Sobre a tarefa →
Responda com base no texto fornecido:
(a) Segundo o Corolário de Domínio, até quando o núcleo cíclico x fica fora do alcance da Inserção Vocabular?
(b) Pelo Corolário de Atividade, o que não está ativo no ciclo de PF em que y sofre spell-out?
(c) Qual página de EMBICK (2010) o texto indica para o Corolário de Domínio?

Texto fornecido →

§ §

Partindo da hipótese de que essas afirmações são verdadeiras, dois corolários são

propostos:

(8) Corolário de Domínio: o núcleo cíclico x não está presente no ciclo de computação

em PF, que é desencadeado pela concatenação de x. Então, x não está sujeito a

Inserção Vocabular (e então não pode sofrer nenhum processamento fonológico) até o

próximo ciclo de spell-out, quando está no domínio de outro núcleo cíclico.

(EMBICK, 2010, p. 56)

(9) Corolário de Atividade: Em [[…x]y], x, y ambos cíclicos, o material no complemento

de x não está ativo no ciclo de PF em que y sofre spell-out.

(idem)

§ §

Informações extraídas →
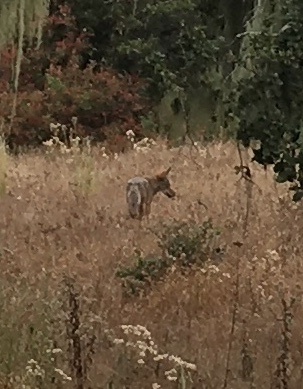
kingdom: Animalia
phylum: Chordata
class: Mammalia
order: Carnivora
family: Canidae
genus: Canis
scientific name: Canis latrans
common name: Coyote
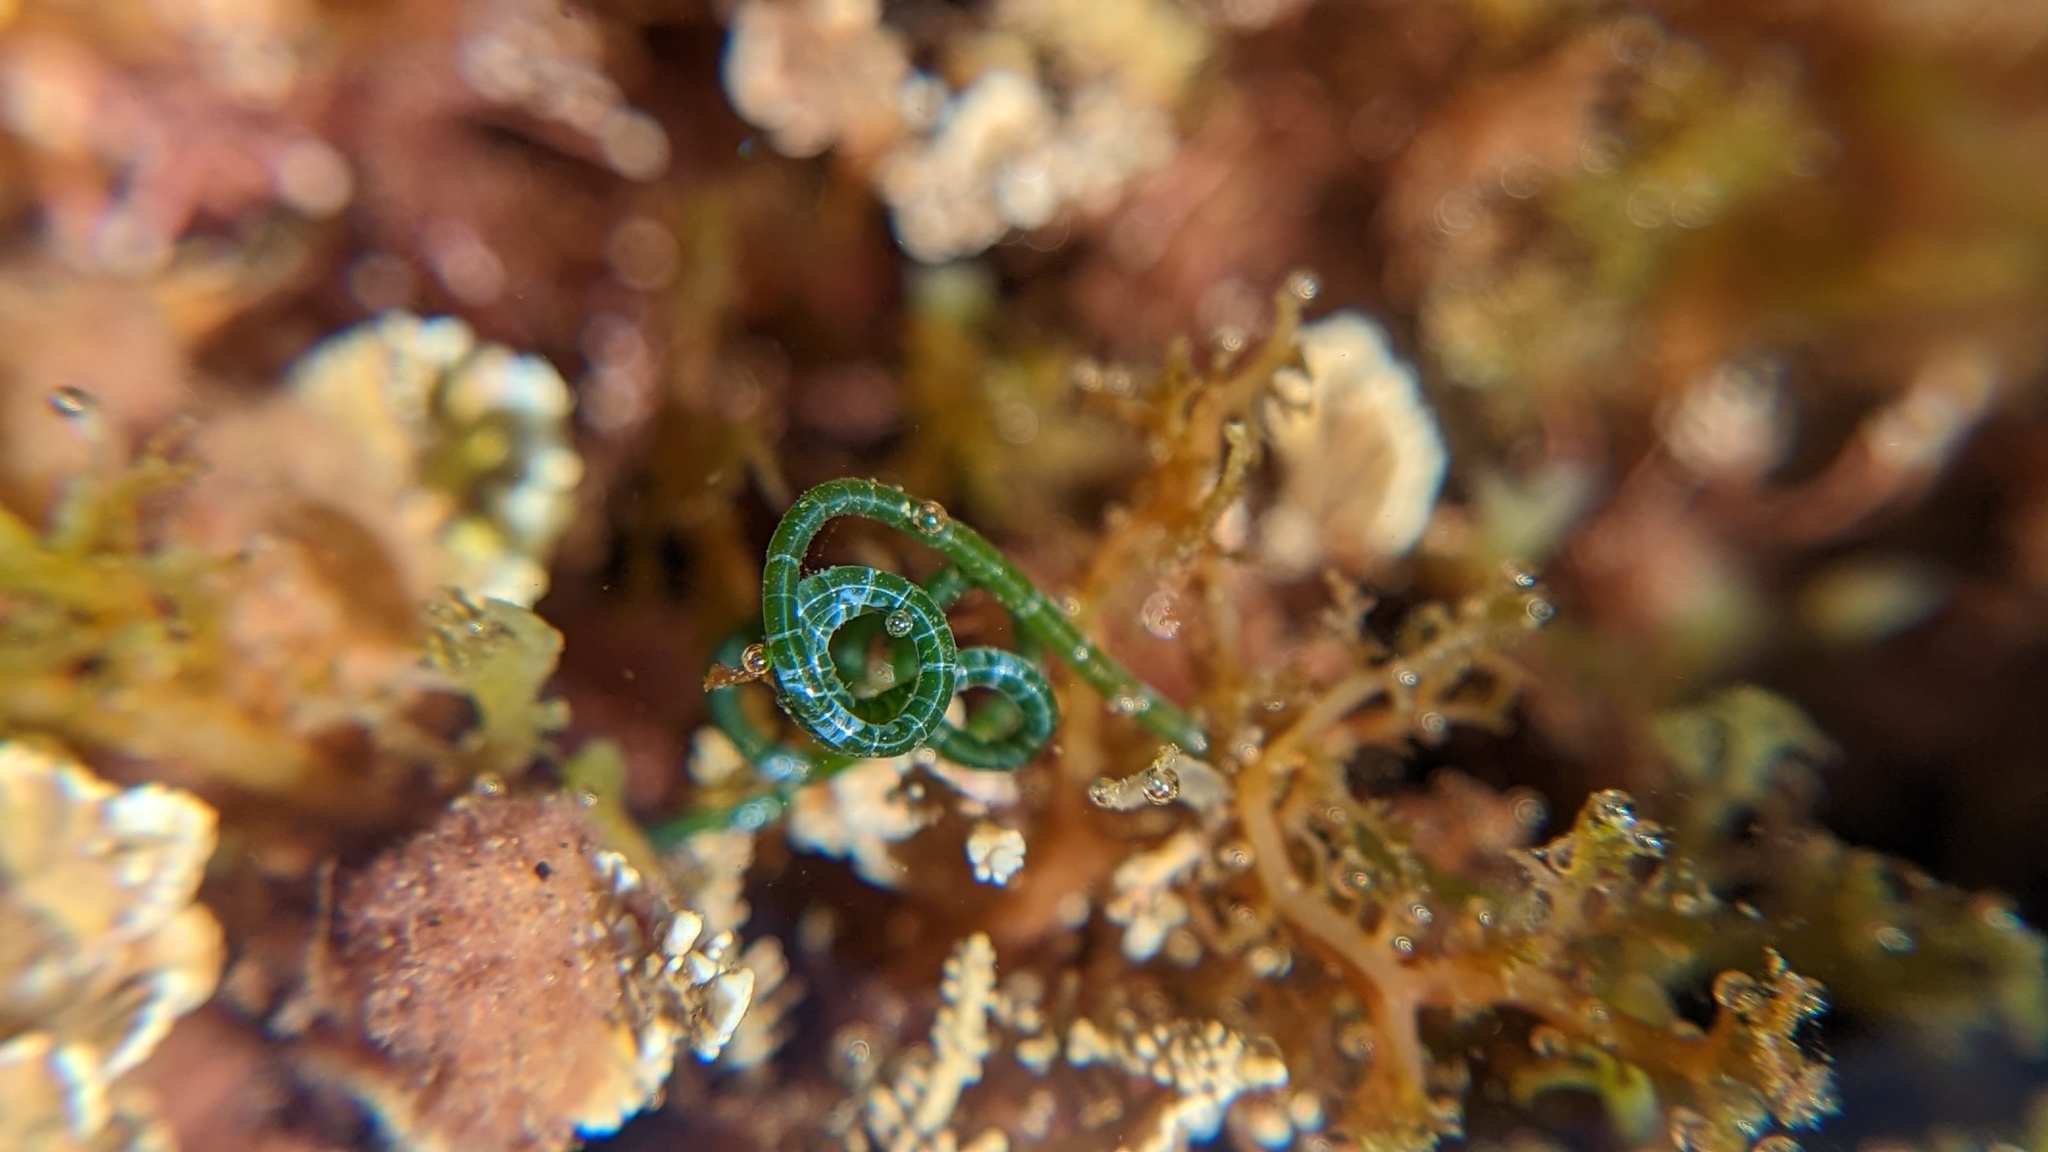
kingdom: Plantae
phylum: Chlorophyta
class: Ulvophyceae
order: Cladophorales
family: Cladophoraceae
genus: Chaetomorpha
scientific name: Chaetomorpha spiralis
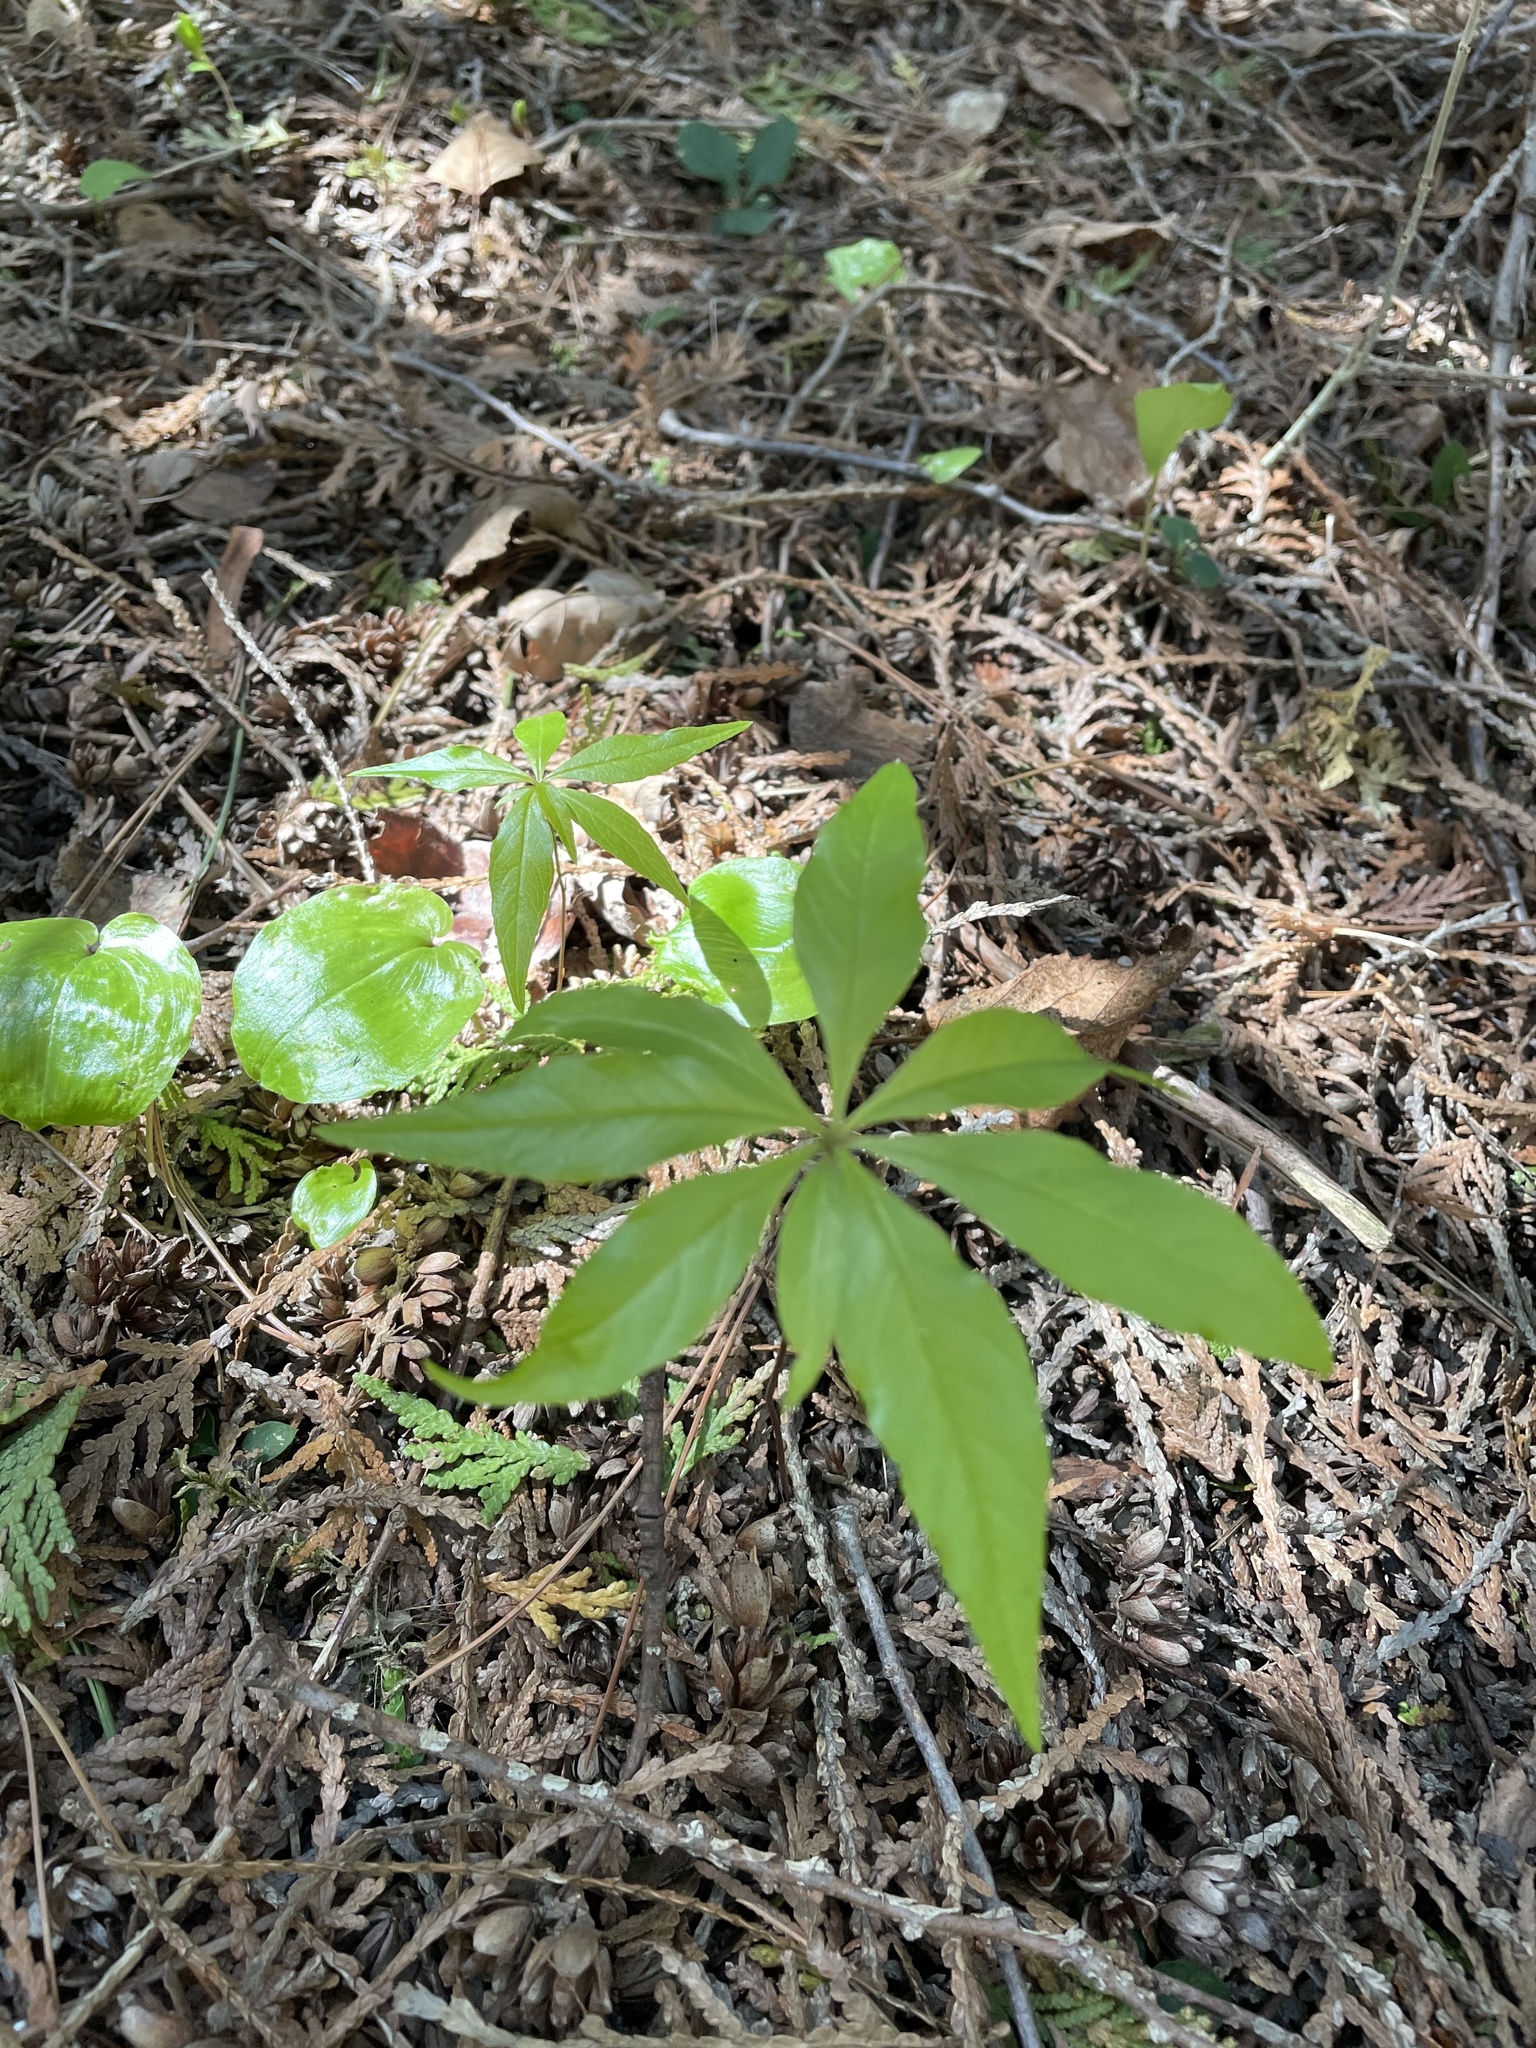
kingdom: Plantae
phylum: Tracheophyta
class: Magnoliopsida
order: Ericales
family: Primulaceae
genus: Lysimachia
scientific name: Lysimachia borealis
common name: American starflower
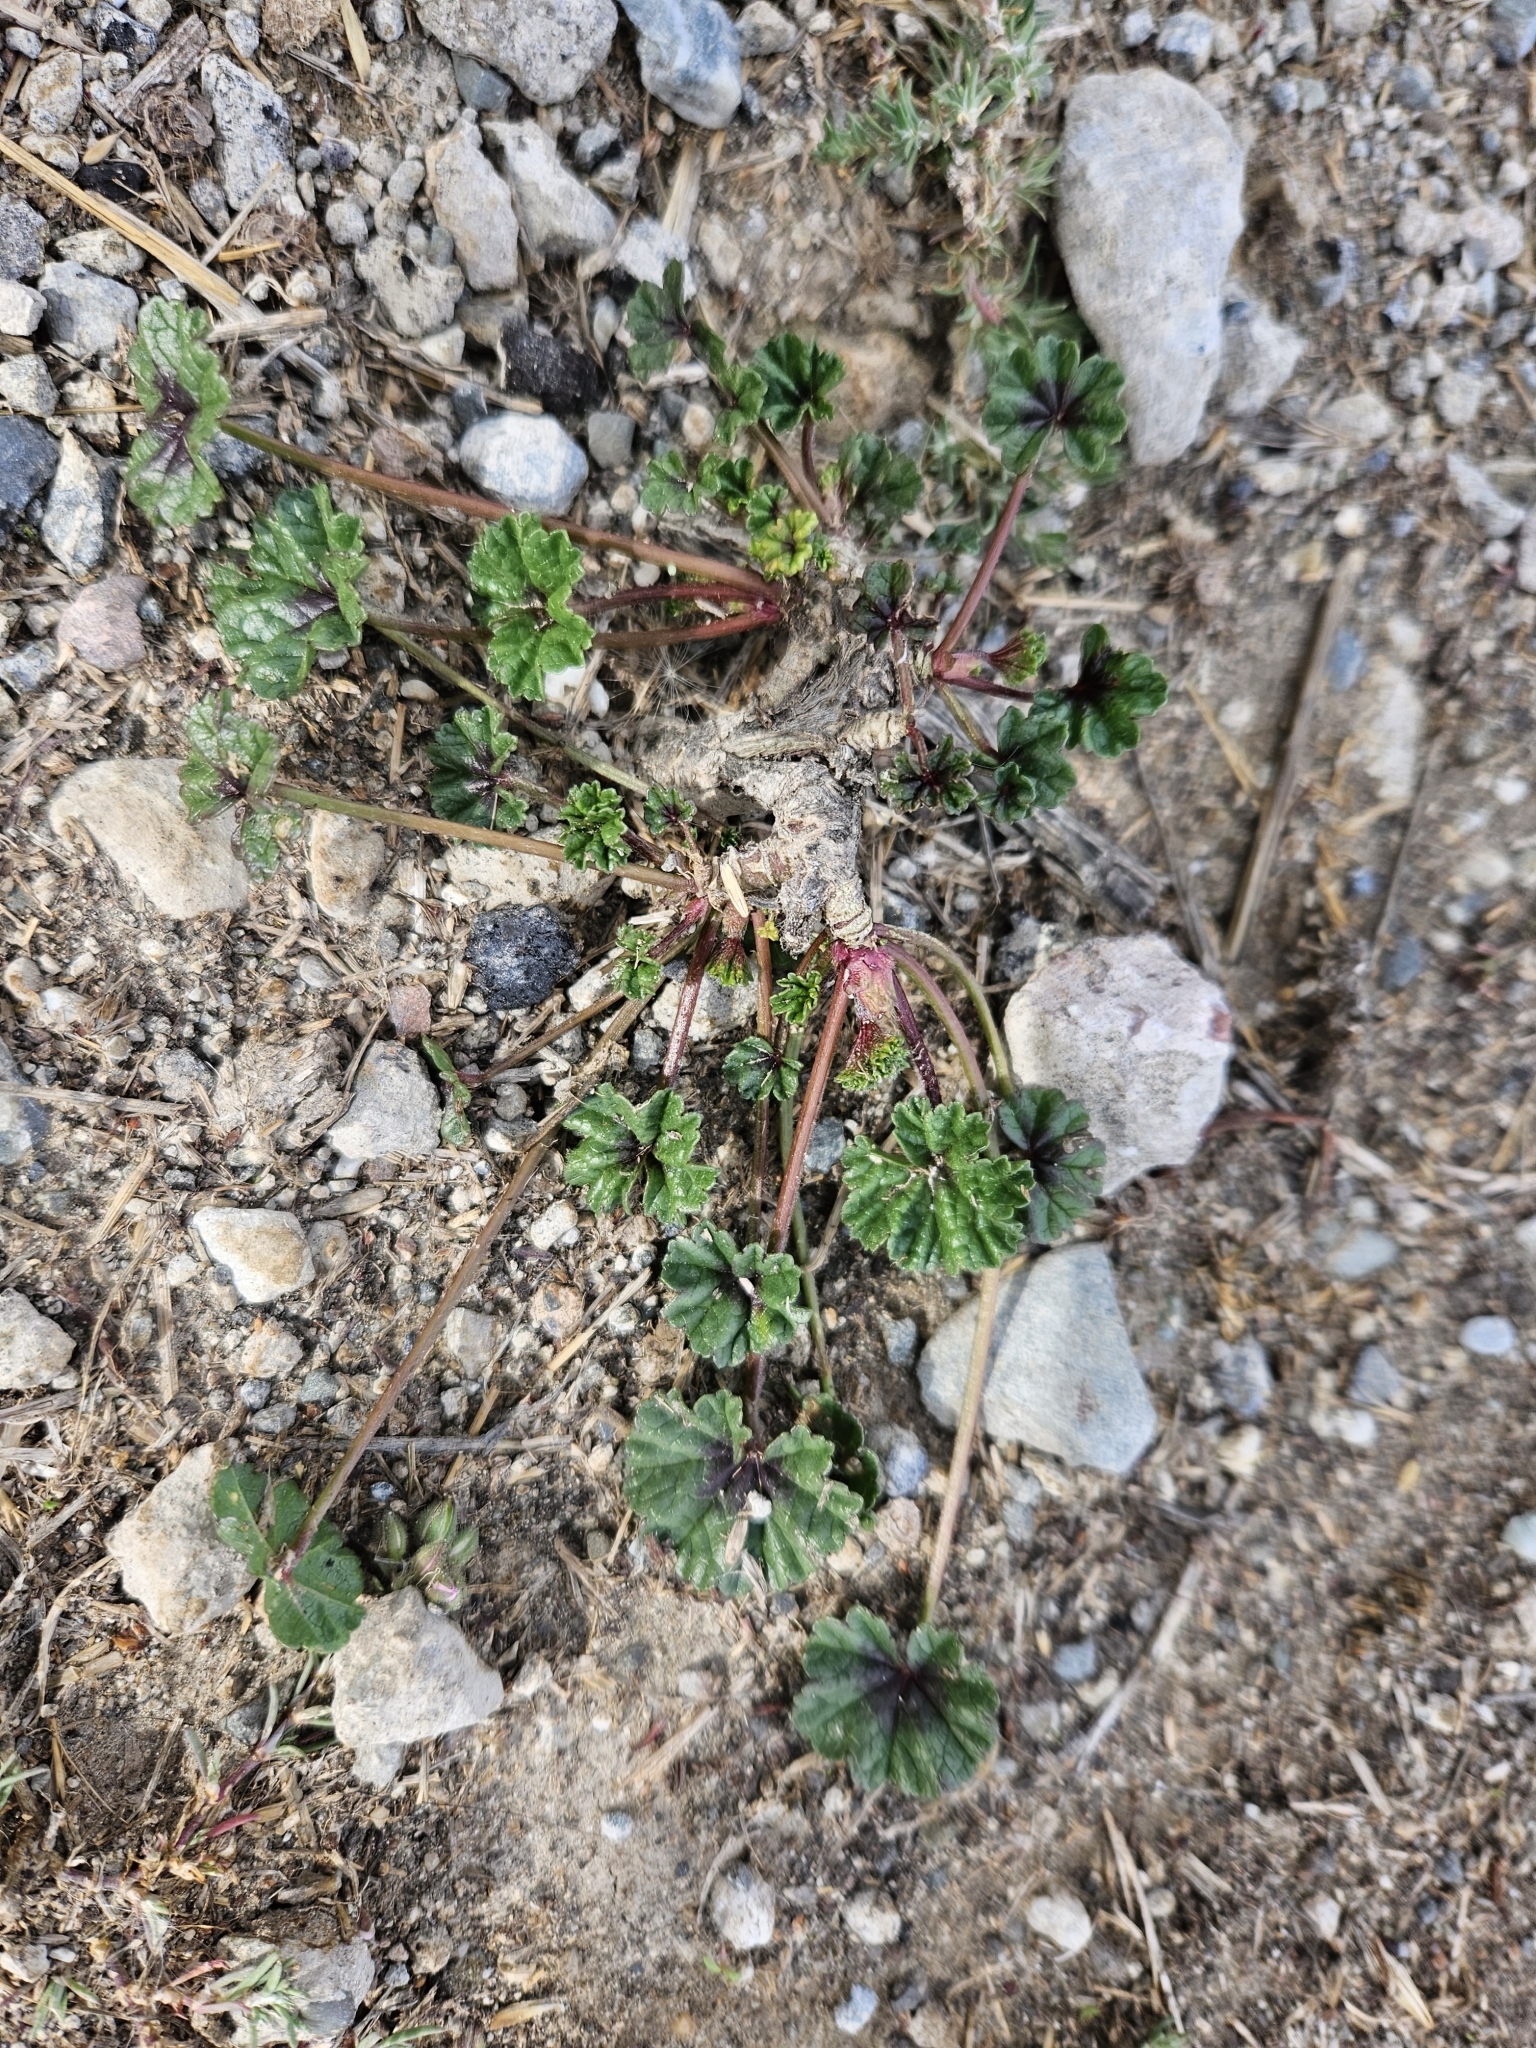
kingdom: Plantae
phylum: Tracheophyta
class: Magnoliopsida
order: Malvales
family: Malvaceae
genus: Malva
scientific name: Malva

§ §

Resolução da tarefa →
(a) Até o próximo ciclo de spell-out, quando está no domínio de outro núcleo cíclico.
(b) O material no complemento de x.
(c) A página 56.